Damn it. It had been six fucking months. He ought to be used to this by now. Six months without her. Why wasn’t he over it? Over her? They’d only been together a year, and he’d spent more than half that time just trying to get it to where she wouldn’t bolt if he so much as came within two feet of her.
And yet, here he was, in knots, because he’d heard her name.
Shay …
Closing his eyes, he leaned back in the chair. “Why in the hell are you telling me this?” He opened his eyes to meet her gaze. “You can … wait. You’re not working today.”
“Nope.” She smiled at him serenely. “I told you I needed the day off to help out a friend … Shay.”
“Yeah? Then what are you doing in here?” He tried to focus on the paperwork in front of him, but he couldn’t. Lorna kept staring at him and he knew she’d wait him out. Leaning back, he crossed his arms over his chest and studied her face. “What do you want, Lorna?”
“I want you to go out there. Talk to her.”
He scrubbed a hand over his face. “It’s done, Lorna. Over. Done.”
“Liar.” Her golden eyes, so like his own, focused on his face. “You can’t hide in here forever.”
Wanna bet? he thought sourly. No point in chasing after what he couldn’t have, he figured. He’d spent so much time doing just that. It had taken him a year just to get her to relax around him, months to get her to go out with him, and they’d had one year together … and now? Nothing. There was just nothing. He wasn’t getting his heart thrown back at him again.
“I’m not hiding—I’m working,” he pointed out, gesturing to the mess of orders, invoices, and bills that littered his desk. “Becca can check her out. That’s why she’s here—to work with customers.”
“Stubborn bastard,” Lorna muttered, staring at him through narrowed eyes. It reminded him, disturbingly, of the same look their mother had given them once upon a time. “You do realize she just got out of the hospital, right? That wreck of hers was worse
than I thought. I talked to Mike. He tracked down one of the county boys who worked the accident. She could have died.”
A cold chill settled low in his gut and he looked away from the pile of work to stare at his sister. She could have died …
Yeah. He knew about the wreck, all right. Of course, nobody here in Earth’s End had learned about the wreck until several days after it had happened. Shay hadn’t called anybody. Hadn’t told anybody. Hadn’t told him. Yet even after he’d heard about it, he’d waited by the phone, for hours, for days, hoping she’d call him. But she never did. It served as just one more reminder how little she wanted or needed him in her life.
But …
Swallowing, he glanced up at his sister. “It was really that bad?” he asked gruffly. If it had been that bad, how could she have called him? Maybe she had needed him and she just couldn’t call—aw, hell.

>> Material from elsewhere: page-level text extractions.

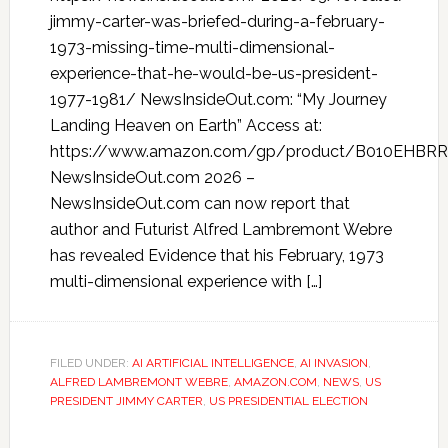
jimmy-carter-was-briefed-during-a-february-
1973-missing-time-multi-dimensional-
experience-that-he-would-be-us-president-
1977-1981/ NewsInsideOut.com: “My Journey
Landing Heaven on Earth” Access at:
https://www.amazon.com/gp/product/B010EHBRR
NewsInsideOut.com 2026 –
NewsInsideOut.com can now report that
author and Futurist Alfred Lambremont Webre
has revealed Evidence that his February, 1973
multi-dimensional experience with […]
FILED UNDER:
AI ARTIFICIAL INTELLIGENCE
,
AI INVASION
,
ALFRED LAMBREMONT WEBRE
,
AMAZON.COM
,
NEWS
,
US
PRESIDENT JIMMY CARTER
,
US PRESIDENTIAL ELECTION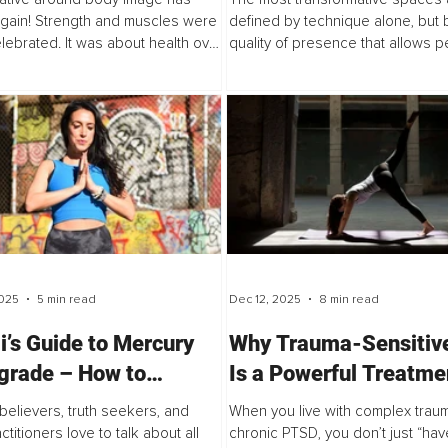
from a Transformativ
again! Strength and muscles were
defined by technique alone, but 
lebrated. It was about health over
quality of presence that allows p
cs. The messaging began to
soften, trust, and truly receive. Th
y from the relentless pursuit of
explores the invisible art of holdin
..
025
5 min read
Dec 12, 2025
8 min read
i’s Guide to Mercury
Why Trauma-Sensitiv
grade – How to
Is a Powerful Treatme
ss the Power of a
Complex Trauma
 believers, truth seekers, and
When you live with complex trau
ic Pause
titioners love to talk about all
chronic PTSD, you don’t just “ha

“Yeah.” Lorna stared at him, her gaze intense. “I managed to get a little bit of information out of her on the drive into town today. She wouldn’t tell me anything when I went to see her in the hospital, but … yeah. It was bad. She spent days in a coma. Then she was laid up in ICU. Alone, because she didn’t have anybody down as next of kin and she didn’t call me until nearly two weeks later.”
Alone …
It hit him like a punch straight to his chest, and he groaned.
Images flashed through his mind. Shay, alone and frightened in a hospital. Shay, hurt and alone.
But that wasn’t enough torture … no, his brain just had to keep going. Shay’s lovely dark eyes, a shade between blue and purple, lifeless. Her face still. Shay … gone forever. Fuck. Just thinking about that was enough to turn his stomach to ice. He scrubbed his hands over his face. “Why are you doing this? What do you want me to do, Lorna? We broke up, remember?”